[Problem statement]
Going through the material below, please gather all lines with the word "Monthly" in them.

* * * * *

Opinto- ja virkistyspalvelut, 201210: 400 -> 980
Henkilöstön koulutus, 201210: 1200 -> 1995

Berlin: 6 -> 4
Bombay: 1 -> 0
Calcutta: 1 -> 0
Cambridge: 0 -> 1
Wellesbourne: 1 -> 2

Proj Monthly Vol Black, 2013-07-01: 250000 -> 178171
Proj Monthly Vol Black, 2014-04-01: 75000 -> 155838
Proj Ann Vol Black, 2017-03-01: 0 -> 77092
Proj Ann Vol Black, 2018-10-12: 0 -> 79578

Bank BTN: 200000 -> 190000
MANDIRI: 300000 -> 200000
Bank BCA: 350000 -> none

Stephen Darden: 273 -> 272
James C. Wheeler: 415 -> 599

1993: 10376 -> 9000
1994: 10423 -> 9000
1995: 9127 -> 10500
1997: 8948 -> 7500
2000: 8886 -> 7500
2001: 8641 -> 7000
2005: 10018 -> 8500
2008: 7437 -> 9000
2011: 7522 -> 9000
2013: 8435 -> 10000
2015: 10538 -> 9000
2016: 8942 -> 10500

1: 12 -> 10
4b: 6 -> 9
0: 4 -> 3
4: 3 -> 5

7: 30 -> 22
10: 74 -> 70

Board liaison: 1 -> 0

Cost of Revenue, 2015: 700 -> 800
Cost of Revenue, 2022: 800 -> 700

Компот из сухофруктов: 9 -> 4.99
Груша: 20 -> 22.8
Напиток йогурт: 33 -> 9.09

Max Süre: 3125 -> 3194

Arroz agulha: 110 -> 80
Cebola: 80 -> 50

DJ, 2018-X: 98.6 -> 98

* * * * *

[Task solution]
Proj Monthly Vol Black, 2013-07-01: 250000 -> 178171
Proj Monthly Vol Black, 2014-04-01: 75000 -> 155838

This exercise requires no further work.